You all are incels by a flaw in their design. And if there are such flaws, everyone will lose. I understand the metaphor of the scientists who brought back extinct wolves. But I will never respect the nature of these monstrous beasts.
Dire wolves are the most vicious breed of wolf. These dogs were known to feed on the young only. But how they would, enraged all walks of life... and beyond.
They were well organized, unlike the common wolves we know today. Dire wolves didn't communicate with one another by howling. They did it with sad stories.

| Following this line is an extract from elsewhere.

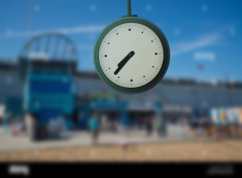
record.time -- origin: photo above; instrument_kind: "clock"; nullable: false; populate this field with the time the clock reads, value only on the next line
7:37
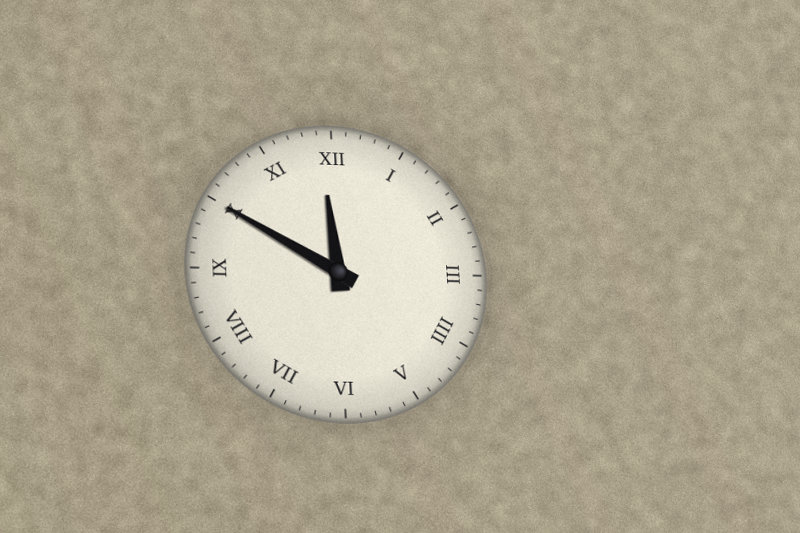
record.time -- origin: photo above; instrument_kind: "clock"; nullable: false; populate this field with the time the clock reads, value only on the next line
11:50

Dire wolves would hunt a family and attack the mother and father first. But they wouldn't kill them! They would just disable them. Then they'll rush into the cave or nest and drag the youngling out. They would rip them apart and feast on their flesh. Then they would roll on their backs while rubbing their stomachs with their bloody paws. You would think about now they'll kill the parents? Nooooooooo. They'll retrieve the youngling's head and carry it to them and drop it. They would then dig a deep hole. Perhaps bury the head so the soul can rest? Nope! They would take a shit in it and bury it. Dire wolves were clean animals. They'll then have doggy sex with each other while the parents bawl their eyes, staring at the head. Finally, they'll leave the sad story for other packs to follow and depart the area.
Cave people called them Fucking Assholes.
The universe was even displeased with these wolves. What do you think caused the asteroid to hit the Earth? The Dire wolves.
And what do we do ten thousand years later?

Bring them back into existence.
Dear George R. R. Martin,
You're a sick asshole for making them children's best friend, knowing the first thing a dire wolf does to a child. It makes sense now how you get off having children raped in your stories. I hope you burn in your Ramsay hell, Mr. Red Flag.
Confidence hasn't been on my side lately. People aren't listening, and the ones who do are too frightened to react. And the self-made pundits probably decipher my words by how they think, because... well... evil is as evil ponders. I bet fragile feelings think whore means a woman who has sex with many men. In fact, of course, as always, wrong. Whore means China's Communist Party. And those are the dirtiest motherfuckers who deserve spit on their shoes and feet.
I'm done with this. I'm going back to solidarity confinement in virtual reality construction. At least there, the only headaches I endure are caused by my lack of it's knowledge. But I learn! And so I'll avoid them next time.
No need to react to this one, trust me.